Electronics engineering source data
------------
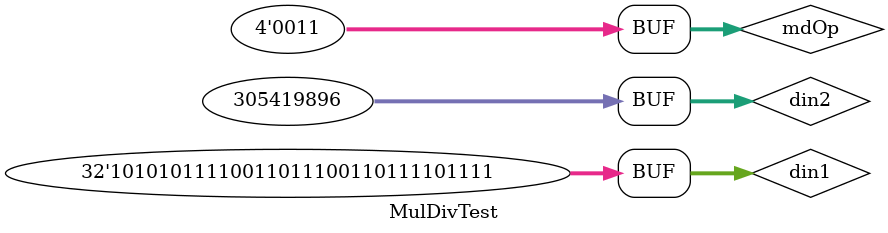
<source format=v>
`timescale 1ns/1ps

module MulDivTest;
    reg    [ 3:0] mdOp;
    reg    [31:0] din1;
    reg    [31:0] din2;
    wire   [31:0] doutHi;
    wire   [31:0] doutLo;

    MulDiv U1
    (
        .mdOp(mdOp),
        .din1(din1),
        .din2(din2),
        .doutHi(doutHi),
        .doutLo(doutLo)
    );
    
    initial
    begin
        mdOp = 2'b00; // div
        din1 = 5;
        din2 = -3;
        // expect 32'h0000_0002 32'hFFFF_FFFF

        #100
        mdOp = 2'b01; // divu
        din1 = 5;
        din2 = 3;
        // expect 32'h0000_0002 32'h0000_0001

        #100
        mdOp = 2'b10; // mult
        din1 = -5;
        din2 = 3;
        // expect 32'hFFFF_FFFF 32'hFFFF_FFF1

        #100
        mdOp = 2'b11; // multu
        din1 = 32'hABCD_CDEF;
        din2 = 32'h1234_5678;
        // expect 32'h0C37_9850 32'h4E32_D208
    end
    
endmodule
</source>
------------
## YOUR TASK
Each of the entries above must be copied exactly, but the pictures stay out.

## ANSWER BOX
<source format=v>
`timescale 1ns/1ps

module MulDivTest;
    reg    [ 3:0] mdOp;
    reg    [31:0] din1;
    reg    [31:0] din2;
    wire   [31:0] doutHi;
    wire   [31:0] doutLo;

    MulDiv U1
    (
        .mdOp(mdOp),
        .din1(din1),
        .din2(din2),
        .doutHi(doutHi),
        .doutLo(doutLo)
    );
    
    initial
    begin
        mdOp = 2'b00; // div
        din1 = 5;
        din2 = -3;
        // expect 32'h0000_0002 32'hFFFF_FFFF

        #100
        mdOp = 2'b01; // divu
        din1 = 5;
        din2 = 3;
        // expect 32'h0000_0002 32'h0000_0001

        #100
        mdOp = 2'b10; // mult
        din1 = -5;
        din2 = 3;
        // expect 32'hFFFF_FFFF 32'hFFFF_FFF1

        #100
        mdOp = 2'b11; // multu
        din1 = 32'hABCD_CDEF;
        din2 = 32'h1234_5678;
        // expect 32'h0C37_9850 32'h4E32_D208
    end
    
endmodule
</source>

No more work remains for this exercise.